Department of Child and Adolescent Health, School of Medicine, Hunan Normal University, 410006, Changsha, China.
Key Laboratory of Molecular Epidemiology of Hunan Province, School of Medicine, Hunan Normal University, 410081, Changsha, China.
Pediatr Res. 2023 Aug;94(2):653-659. doi: 10.1038/s41390-023-02467-8. Epub 2023 Feb 2.
The brain and muscle Arnt-like protein-1 (BMAL1) gene is an important circadian clock gene and previous studies have found that certain polymorphisms are associated with type 2 diabetes in adults. However, it remains unknown if such polymorphisms can affect fasting glucose in children and if other factors modify the associations.
A school-based cross-sectional study with 947 Chinese children was conducted. A multivariable linear regression model was used to analyze the association between BMAL1 gene polymorphisms and fasting glucose level.
After adjusting for age, sex, body mass index (BMI), physical activity, and unhealthy diet, GG genotype carriers of BMAL1 rs3789327 had higher fasting glucose than AA/GA genotype carriers (b = 0.101, SE = 0.050, P = 0.045). Adjusting for the same confounders, rs3816358 was shown to be significantly associated with fasting glucose (b = 0.060, SE = 0.028, P = 0.032). Furthermore, a significant interaction between rs3789327 and nutritional status on fasting glucose was identified (P = 0.009); rs3789327 was associated with fasting glucose in the overweight/obese subgroup (b = 0.353, SE = 0.126, P = 0.006), but not in non-overweight/non-obese children.
BMAL1 polymorphisms were significantly associated with the fasting glucose level in children. Additionally, the observed interaction between nutritional status and BMAL1 supports promoting an optimal BMI in children genetically predisposed to higher glucose level.
Polymorphisms in the essential circadian clock gene BMAL1 were associated with fasting blood glucose levels in children. Additionally, there was a significant interaction between nutritional status and BMAL1 affecting fasting glucose levels. BMAL1 rs3789327 was associated with fasting glucose only in overweight/obese children.

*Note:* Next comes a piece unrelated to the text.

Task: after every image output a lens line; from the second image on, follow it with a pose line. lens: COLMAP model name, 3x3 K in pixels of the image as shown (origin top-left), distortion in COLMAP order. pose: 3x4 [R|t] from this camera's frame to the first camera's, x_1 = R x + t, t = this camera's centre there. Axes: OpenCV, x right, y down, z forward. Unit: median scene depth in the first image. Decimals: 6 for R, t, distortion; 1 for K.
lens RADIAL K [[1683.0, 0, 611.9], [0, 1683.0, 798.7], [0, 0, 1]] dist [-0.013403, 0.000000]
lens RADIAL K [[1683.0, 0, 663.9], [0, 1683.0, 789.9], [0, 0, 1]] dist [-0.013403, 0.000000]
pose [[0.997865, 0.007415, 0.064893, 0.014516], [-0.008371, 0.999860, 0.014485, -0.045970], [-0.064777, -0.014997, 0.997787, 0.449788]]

This finding could bring novel insights into mechanisms by which nutritional status influences fasting glucose in children.

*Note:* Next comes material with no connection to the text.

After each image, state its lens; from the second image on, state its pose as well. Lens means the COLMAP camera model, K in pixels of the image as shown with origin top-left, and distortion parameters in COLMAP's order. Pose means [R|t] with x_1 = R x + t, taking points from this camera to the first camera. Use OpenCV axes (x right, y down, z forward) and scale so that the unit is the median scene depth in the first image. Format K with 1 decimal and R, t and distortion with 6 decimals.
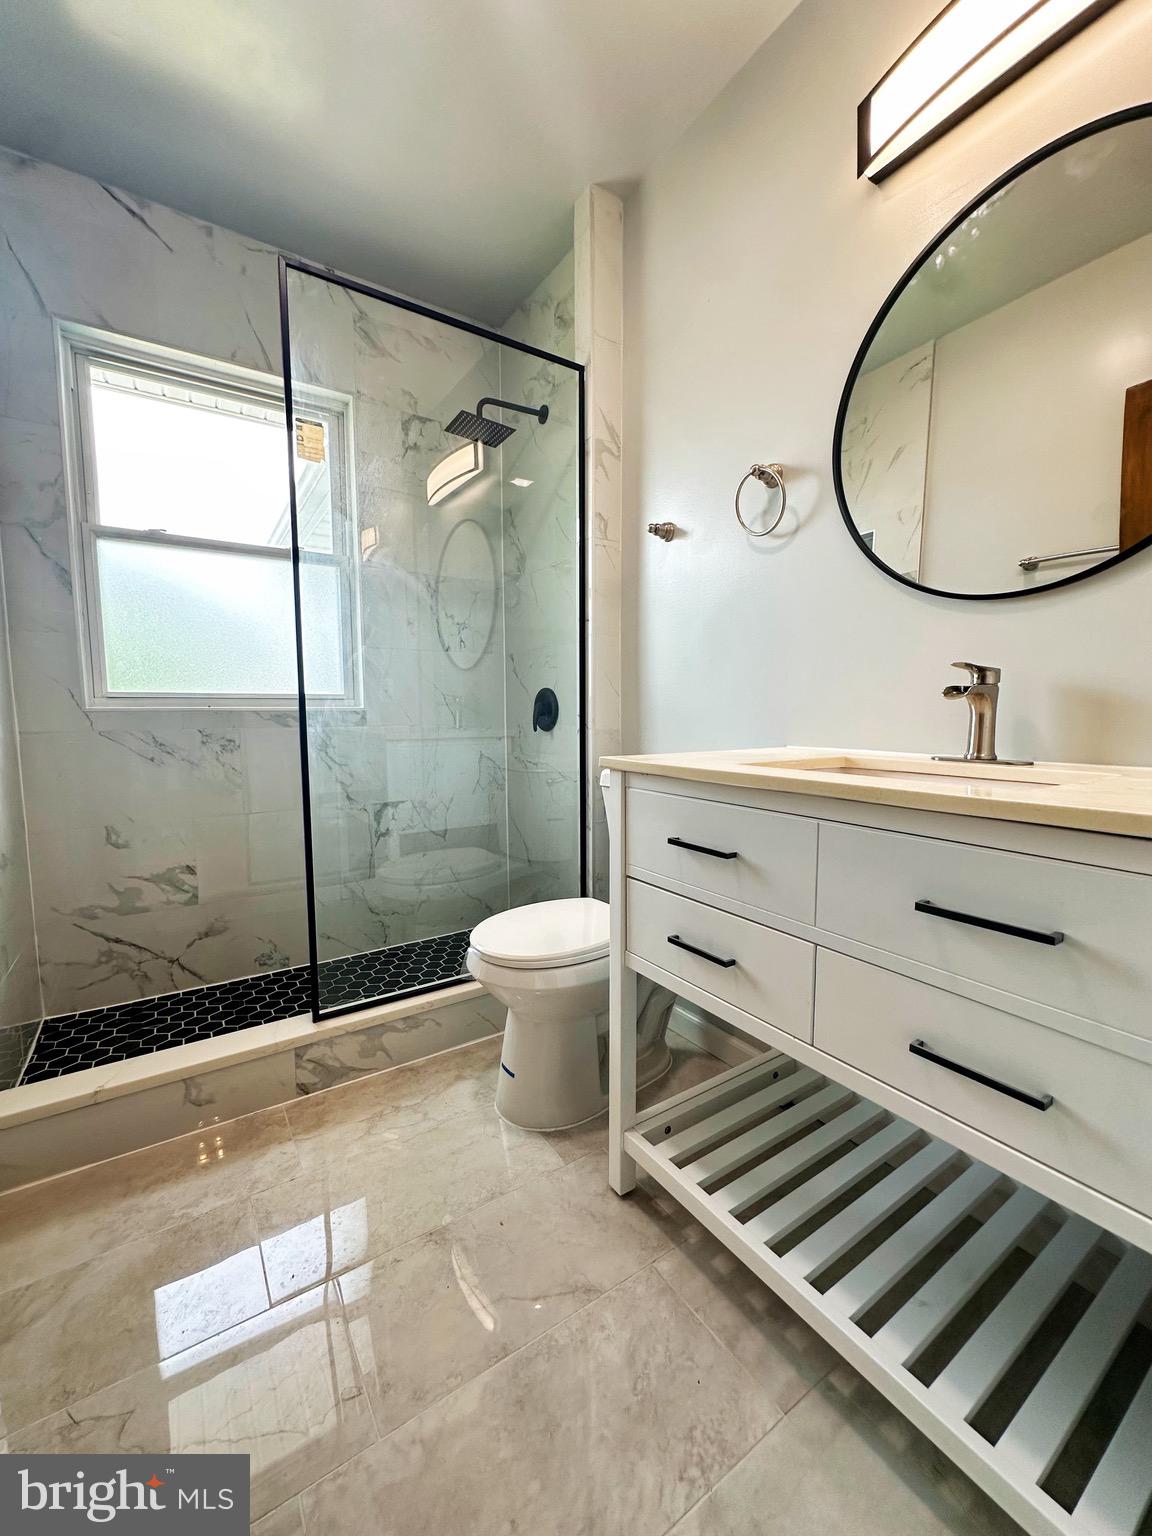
lens RADIAL K [[610.9, 0, 571.3], [0, 610.9, 767.8], [0, 0, 1]] dist [-0.004092, -0.000848]
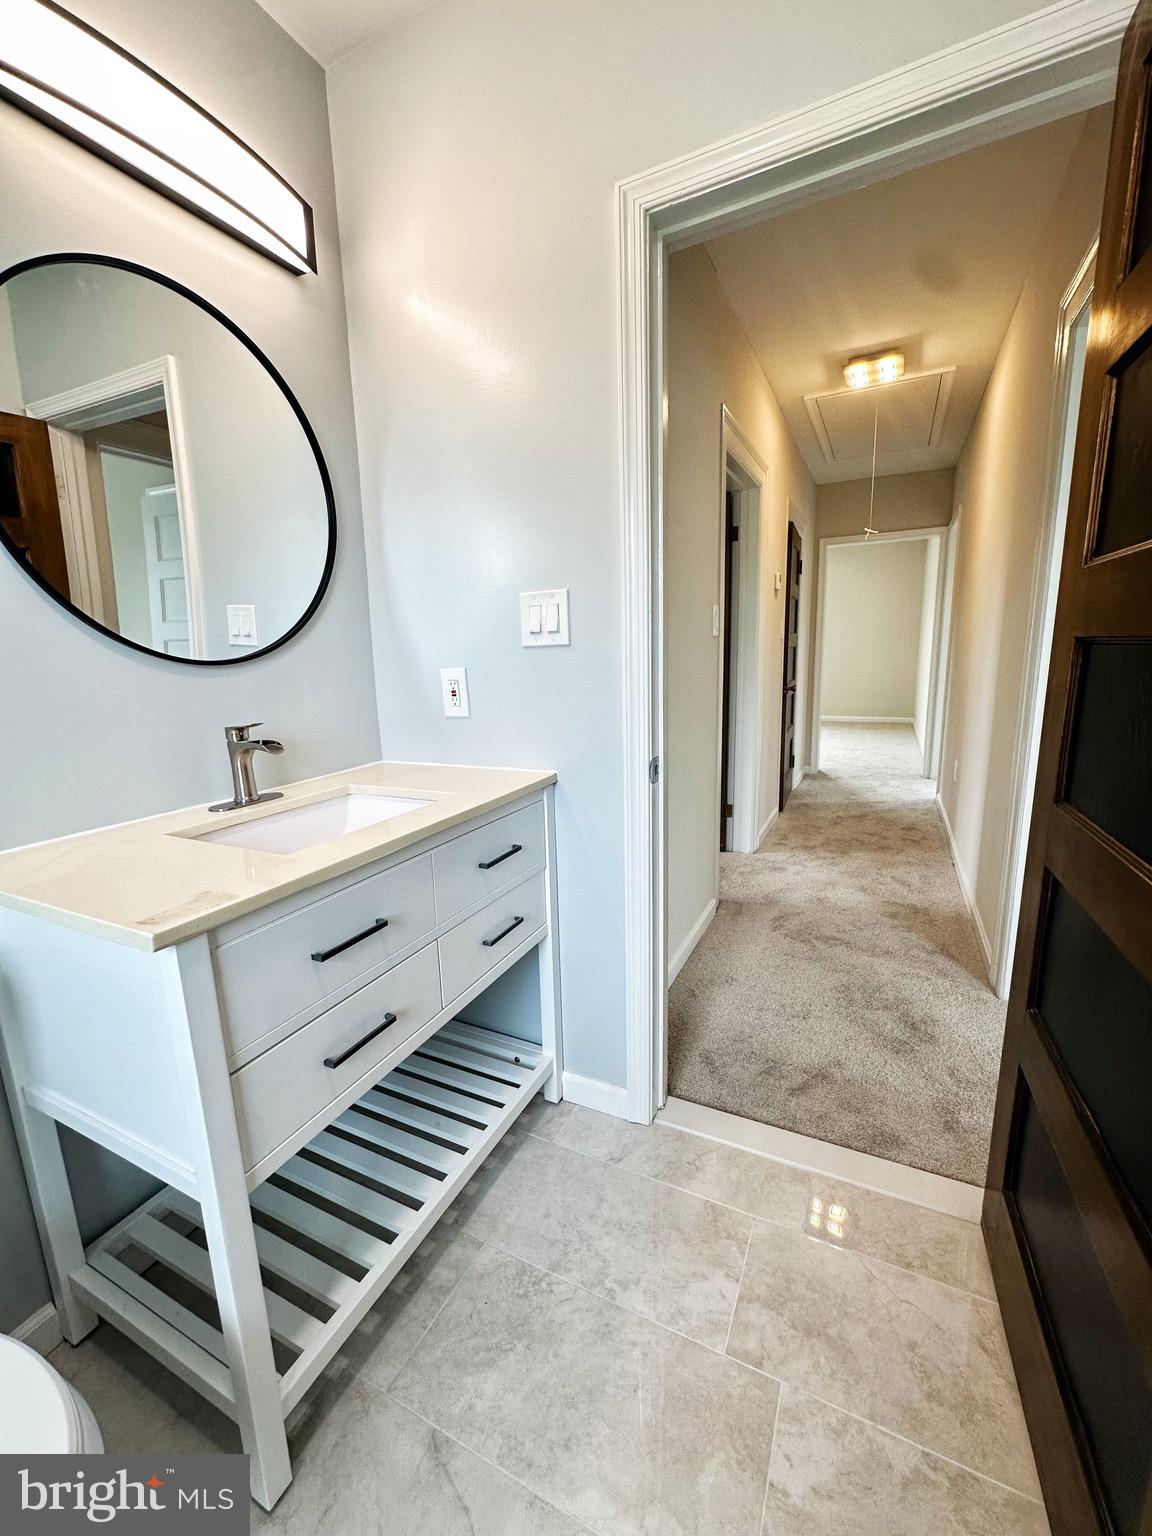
lens RADIAL K [[610.9, 0, 571.3], [0, 610.9, 764.7], [0, 0, 1]] dist [-0.004092, -0.000848]
pose [[-0.506161, -0.127777, 0.852921, -0.760766], [0.112955, 0.970623, 0.212443, -0.306884], [-0.855010, 0.203872, -0.476859, 1.133791]]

脑和肌肉 ARNT 样蛋白-1(BMAL1)基因是一个重要的生物钟基因,先前的研究发现某些多态性与成年人 2 型糖尿病有关。然而,目前尚不清楚这些多态性是否会影响儿童的空腹血糖,以及是否有其他因素会改变这些关联。
采用基于学校的横断面研究,纳入了 947 名中国儿童。使用多变量线性回归模型分析 BMAL1 基因多态性与空腹血糖水平之间的关系。
在调整年龄、性别、体重指数(BMI)、体力活动和不健康饮食后,BMAL1 rs3789327 的 GG 基因型携带者的空腹血糖高于 AA/GA 基因型携带者(b=0.101,SE=0.050,P=0.045)。在调整相同混杂因素后,rs3816358 与空腹血糖呈显著相关(b=0.060,SE=0.028,P=0.032)。此外,还发现 rs3789327 与营养状况对空腹血糖的交互作用具有统计学意义(P=0.009);rs3789327 与超重/肥胖亚组的空腹血糖相关(b=0.353,SE=0.126,P=0.006),但与非超重/非肥胖儿童无关。
BMAL1 多态性与儿童的空腹血糖水平显著相关。此外,观察到的营养状况与 BMAL1 之间的相互作用支持在遗传上易出现高血糖的儿童中促进最佳 BMI。
关键生物钟基因 BMAL1 的多态性与儿童的空腹血糖水平相关。此外,营养状况与 BMAL1 之间存在显著的相互作用,影响空腹血糖水平。仅在超重/肥胖儿童中,rs3789327 与空腹血糖相关。这一发现为营养状况影响儿童空腹血糖的机制提供了新的见解。